O rombo ficou acima da mediana da pesquisa Projeções Broadcast, que esperava déficit de US$ 5,620 bilhões. As estimativas, todas negativas, variavam de US$ 7,300 bilhões a US$ 4,100 bilhões.
O resultado de março também foi pior que o registrado no mesmo mês de 2025, quando o déficit foi de US$ 2,930 bilhões.
No acumulado do primeiro trimestre de 2026, de janeiro a março, a conta corrente apresenta saldo negativo de US$ 20,270 bilhões. Em 12 meses, o déficit passou de 2,61% do Produto Interno Bruto (PIB) em fevereiro para 2,71% em março, o maior patamar desde janeiro (2,84%).

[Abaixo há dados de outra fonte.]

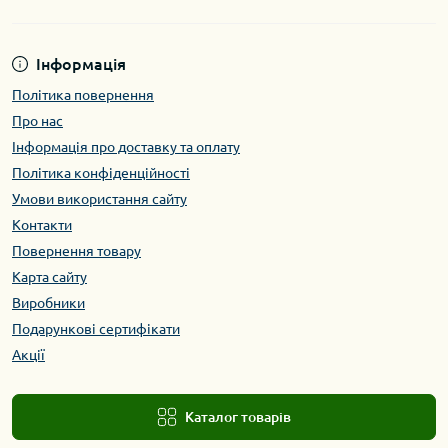
Інформація
Політика повернення
Про нас
Інформація про доставку та оплату
Політика конфіденційності
Умови використання сайту
Контакти
Повернення товару
Карта сайту
Виробники
Подарункові сертифікати
Акції
Каталог товарів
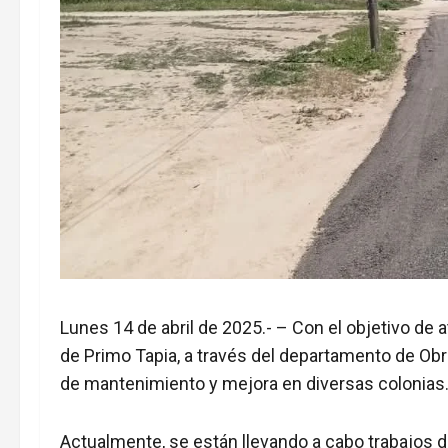
Lunes 14 de abril de 2025.- – Con el objetivo de 
de Primo Tapia, a través del departamento de Obra
de mantenimiento y mejora en diversas colonias
Actualmente, se están llevando a cabo trabajos de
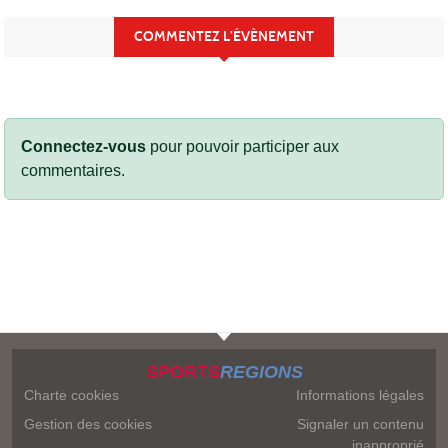
COMMENTEZ L’ÉVÈNEMENT
Connectez-vous
pour pouvoir participer aux
commentaires.
SPORTS
REGIONS
Charte cookies
Informations légales
Gestion des cookies
Signaler un contenu
inapproprié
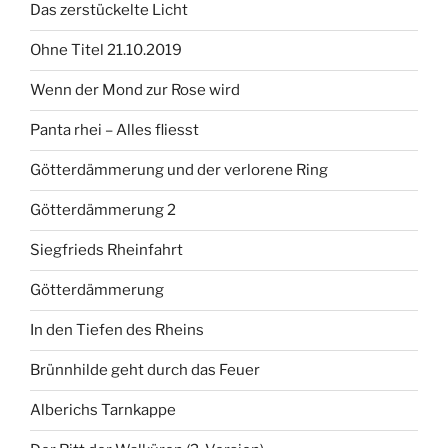
Das zerstückelte Licht
Ohne Titel 21.10.2019
Wenn der Mond zur Rose wird
Panta rhei – Alles fliesst
Götterdämmerung und der verlorene Ring
Götterdämmerung 2
Siegfrieds Rheinfahrt
Götterdämmerung
In den Tiefen des Rheins
Brünnhilde geht durch das Feuer
Alberichs Tarnkappe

Pela metodologia do BC, a balança comercial teve superávit de US$ 5,620 bilhões em março. A conta de serviços apresentou déficit de US$ 4,785 bilhões. A conta de renda primária ficou negativa em US$ 7,384 bilhões, e a conta financeira, em US$ 6,170 bilhões.
O BC projeta déficit de US$ 58 bilhões nas transações correntes em 2026, equivalente a 2,2% do PIB, conforme o Relatório de Política Monetária (RPM) do primeiro trimestre. A estimativa considera superávit comercial de US$ 73 bilhões, déficit de US$ 54 bilhões na conta de serviços e de US$ 82 bilhões na conta de renda primária.
A entrada líquida de Investimentos Diretos no País (IDP) totalizou US$ 6,037 bilhões em março. O valor ficou abaixo da mediana das projeções do mercado, que era de US$ 6,70 bilhões, com estimativas entre US$ 5,800 bilhões e US$ 9,187 bilhões.
No primeiro trimestre de 2026, a entrada líquida de IDP soma US$ 21,026 bilhões. Em 12 meses, o montante atingiu US$ 75,660 bilhões, o equivalente a 3,18% do PIB.
O BC prevê que o IDP totalize US$ 70 bilhões em 2026, ou 2,7% do PIB, segundo o RPM do primeiro trimestre.